## Ketentuan Tugas
Tuliskan kembali bagian teks tentang putusan MK soal biaya sekolah swasta di bawah ini persis sama, yaitu antara "Putusan Mahkamah Konstitusi" dan "Surabaya, Senin (2/6/2025).", termasuk kedua bagian tersebut.

## Kutipan Teks
————

Putusan Mahkamah Konstitusi (MK) Nomor 3/PUU-XXII/2024 pekan lalu yang memerintahkan pemerintah menggratiskan biaya pendidikan SD dan SMP sederajat baik negeri maupun swasta memicu banyak tanggapan, khususnya dari kalangan penyelenggara sekolah swasta.
Ahmad Zaini, Ketua Kelompok Kerja Kepala Sekolah (K3S) SD Swasta Kota Surabaya, mengatakan pihaknya sebetulnya menyambut baik keputusan MK itu. Namun dia berharap implementasinya tidak mengesampingkan keberlangsungan hidup sekolah swasta yang selama ini bergantung dari biaya peserta didik.
“Kami sangat senang dengan adanya kepuusan MK itu. Namun demikian kami dari sekolah SD swasta juga mengharapkan bahwa keberadaan sekolah SD swasta tetap akan diberi keberlangsungan untuk kehidupannya,” ujar Ahmad Zaini dalam program Wawasan Suara Surabaya, Senin (2/6/2025).
Dia merinci, dari total 637 SD di Surabaya, sebanyak 352 adalah SD swasta. Ditambah 164 madrasah swasta, total ada sekitar 516 sekolah swasta di Surabaya, baik berbasis pendidikan umum maupun madrasah yang dikelola Kemenag.
Zaini menjelaskan, di Kota Surabaya sebetulnya juga sudah ada program bantuan kepada sekolah swasta, yakni Bantuan Operasional dari Pemerintah Daerah (BOPDA) sejak era Bambang DH Wali Kota Surabaya pada 2009 lalu.
Lewat skema BOPDA inilah, kata Zaini, Pemkot Surabaya membantu membebaskan biaya bagi siswa dari keluarga tidak mampu atau masuk kategori Masyarakat Berpenghasilan Rendah (MBR). Namun, menurutnya, skema tersebut belum menjamin semua kebutuhan operasional sekolah bisa ditutup sepenuhnya.

————

## Data Ditampilkan
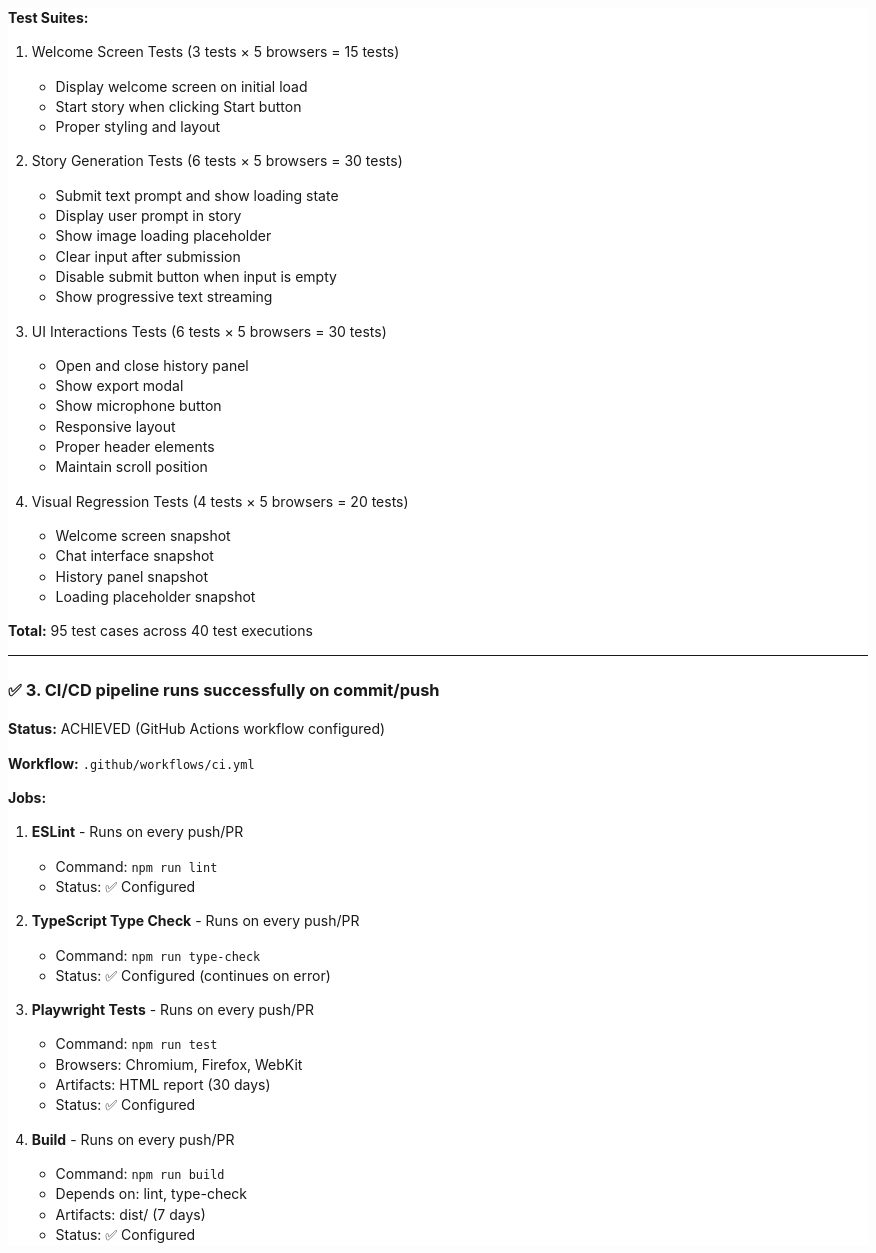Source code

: **Test Suites:**
1. Welcome Screen Tests (3 tests × 5 browsers = 15 tests)
   - Display welcome screen on initial load
   - Start story when clicking Start button
   - Proper styling and layout

2. Story Generation Tests (6 tests × 5 browsers = 30 tests)
   - Submit text prompt and show loading state
   - Display user prompt in story
   - Show image loading placeholder
   - Clear input after submission
   - Disable submit button when input is empty
   - Show progressive text streaming

3. UI Interactions Tests (6 tests × 5 browsers = 30 tests)
   - Open and close history panel
   - Show export modal
   - Show microphone button
   - Responsive layout
   - Proper header elements
   - Maintain scroll position

4. Visual Regression Tests (4 tests × 5 browsers = 20 tests)
   - Welcome screen snapshot
   - Chat interface snapshot
   - History panel snapshot
   - Loading placeholder snapshot

**Total:** 95 test cases across 40 test executions

---

### ✅ 3. CI/CD pipeline runs successfully on commit/push
**Status:** ACHIEVED (GitHub Actions workflow configured)

**Workflow:** `.github/workflows/ci.yml`

**Jobs:**
1. **ESLint** - Runs on every push/PR
   - Command: `npm run lint`
   - Status: ✅ Configured

2. **TypeScript Type Check** - Runs on every push/PR
   - Command: `npm run type-check`
   - Status: ✅ Configured (continues on error)

3. **Playwright Tests** - Runs on every push/PR
   - Command: `npm run test`
   - Browsers: Chromium, Firefox, WebKit
   - Artifacts: HTML report (30 days)
   - Status: ✅ Configured

4. **Build** - Runs on every push/PR
   - Command: `npm run build`
   - Depends on: lint, type-check
   - Artifacts: dist/ (7 days)
   - Status: ✅ Configured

————

## Hasil Tugas
Putusan Mahkamah Konstitusi (MK) Nomor 3/PUU-XXII/2024 pekan lalu yang memerintahkan pemerintah menggratiskan biaya pendidikan SD dan SMP sederajat baik negeri maupun swasta memicu banyak tanggapan, khususnya dari kalangan penyelenggara sekolah swasta.
Ahmad Zaini, Ketua Kelompok Kerja Kepala Sekolah (K3S) SD Swasta Kota Surabaya, mengatakan pihaknya sebetulnya menyambut baik keputusan MK itu. Namun dia berharap implementasinya tidak mengesampingkan keberlangsungan hidup sekolah swasta yang selama ini bergantung dari biaya peserta didik.
“Kami sangat senang dengan adanya kepuusan MK itu. Namun demikian kami dari sekolah SD swasta juga mengharapkan bahwa keberadaan sekolah SD swasta tetap akan diberi keberlangsungan untuk kehidupannya,” ujar Ahmad Zaini dalam program Wawasan Suara Surabaya, Senin (2/6/2025).